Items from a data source
-- Opening Marker --

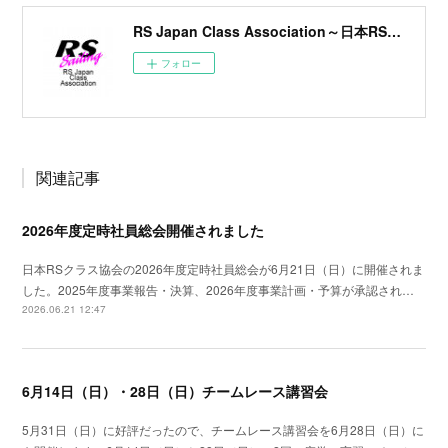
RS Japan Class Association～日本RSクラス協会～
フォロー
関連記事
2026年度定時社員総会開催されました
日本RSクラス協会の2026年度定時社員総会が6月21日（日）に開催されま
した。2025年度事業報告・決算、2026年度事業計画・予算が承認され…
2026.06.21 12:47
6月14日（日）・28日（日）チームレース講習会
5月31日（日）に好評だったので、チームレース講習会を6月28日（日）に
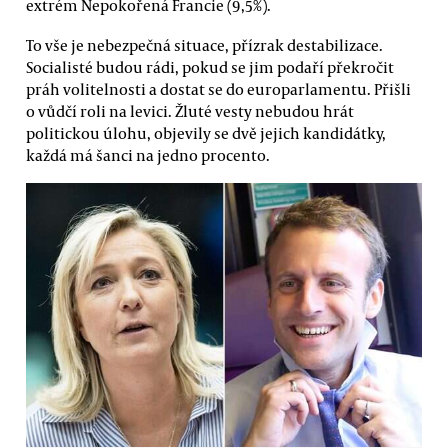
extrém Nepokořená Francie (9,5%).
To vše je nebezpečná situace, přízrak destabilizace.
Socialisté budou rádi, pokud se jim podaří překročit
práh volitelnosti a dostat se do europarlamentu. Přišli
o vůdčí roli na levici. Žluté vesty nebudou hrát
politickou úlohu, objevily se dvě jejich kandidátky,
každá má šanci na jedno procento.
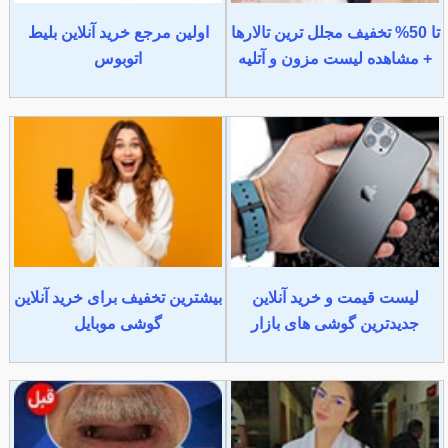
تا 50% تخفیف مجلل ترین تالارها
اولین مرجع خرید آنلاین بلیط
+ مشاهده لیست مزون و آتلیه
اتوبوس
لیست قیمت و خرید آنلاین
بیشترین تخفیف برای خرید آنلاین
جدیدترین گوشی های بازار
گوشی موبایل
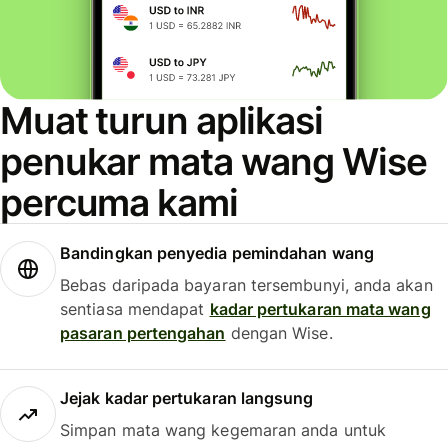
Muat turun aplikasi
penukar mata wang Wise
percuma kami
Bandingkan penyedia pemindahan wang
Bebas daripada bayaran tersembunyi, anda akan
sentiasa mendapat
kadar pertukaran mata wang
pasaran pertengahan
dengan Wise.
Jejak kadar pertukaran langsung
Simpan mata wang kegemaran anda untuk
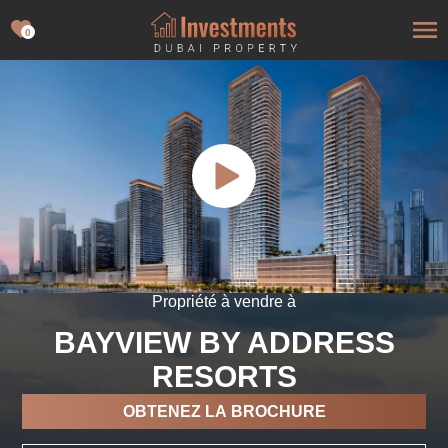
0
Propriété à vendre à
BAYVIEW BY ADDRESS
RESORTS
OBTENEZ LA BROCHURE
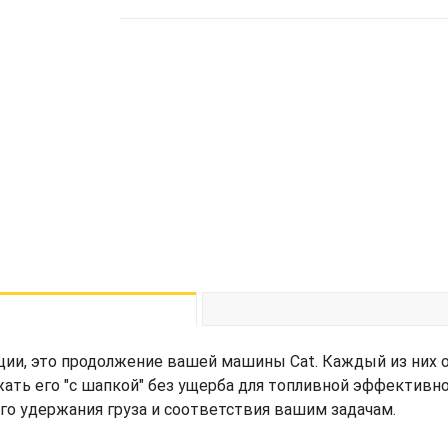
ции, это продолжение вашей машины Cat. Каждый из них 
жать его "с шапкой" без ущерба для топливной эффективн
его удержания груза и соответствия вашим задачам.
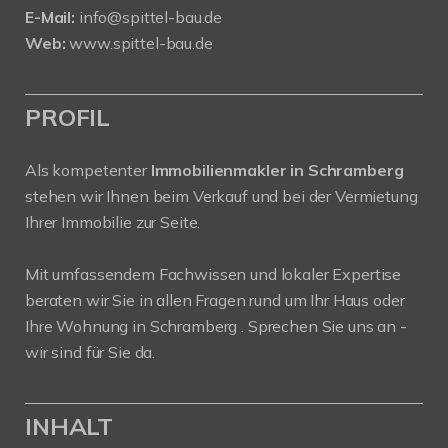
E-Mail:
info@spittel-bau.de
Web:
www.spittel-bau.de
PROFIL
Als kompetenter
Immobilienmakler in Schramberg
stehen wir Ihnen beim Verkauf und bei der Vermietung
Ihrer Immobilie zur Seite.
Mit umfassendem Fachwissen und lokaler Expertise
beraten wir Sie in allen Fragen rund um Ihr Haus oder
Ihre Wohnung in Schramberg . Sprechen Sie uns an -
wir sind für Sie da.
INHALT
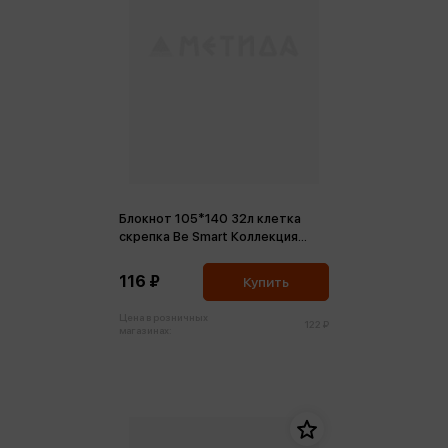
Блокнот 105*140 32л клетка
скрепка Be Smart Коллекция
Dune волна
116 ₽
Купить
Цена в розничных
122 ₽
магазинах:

-- Closing Marker --

Work instructions -> Only the lines from the first line of the data above through the line with "Socialisté budou rádi, pokud" should appear in the answer, retyped exactly, with every picture left out.

Solution to this exercise ->
RS Japan Class Association～日本RSクラス協会～
フォロー
関連記事
2026年度定時社員総会開催されました
日本RSクラス協会の2026年度定時社員総会が6月21日（日）に開催されま
した。2025年度事業報告・決算、2026年度事業計画・予算が承認され…
2026.06.21 12:47
6月14日（日）・28日（日）チームレース講習会
5月31日（日）に好評だったので、チームレース講習会を6月28日（日）に
extrém Nepokořená Francie (9,5%).
To vše je nebezpečná situace, přízrak destabilizace.
Socialisté budou rádi, pokud se jim podaří překročit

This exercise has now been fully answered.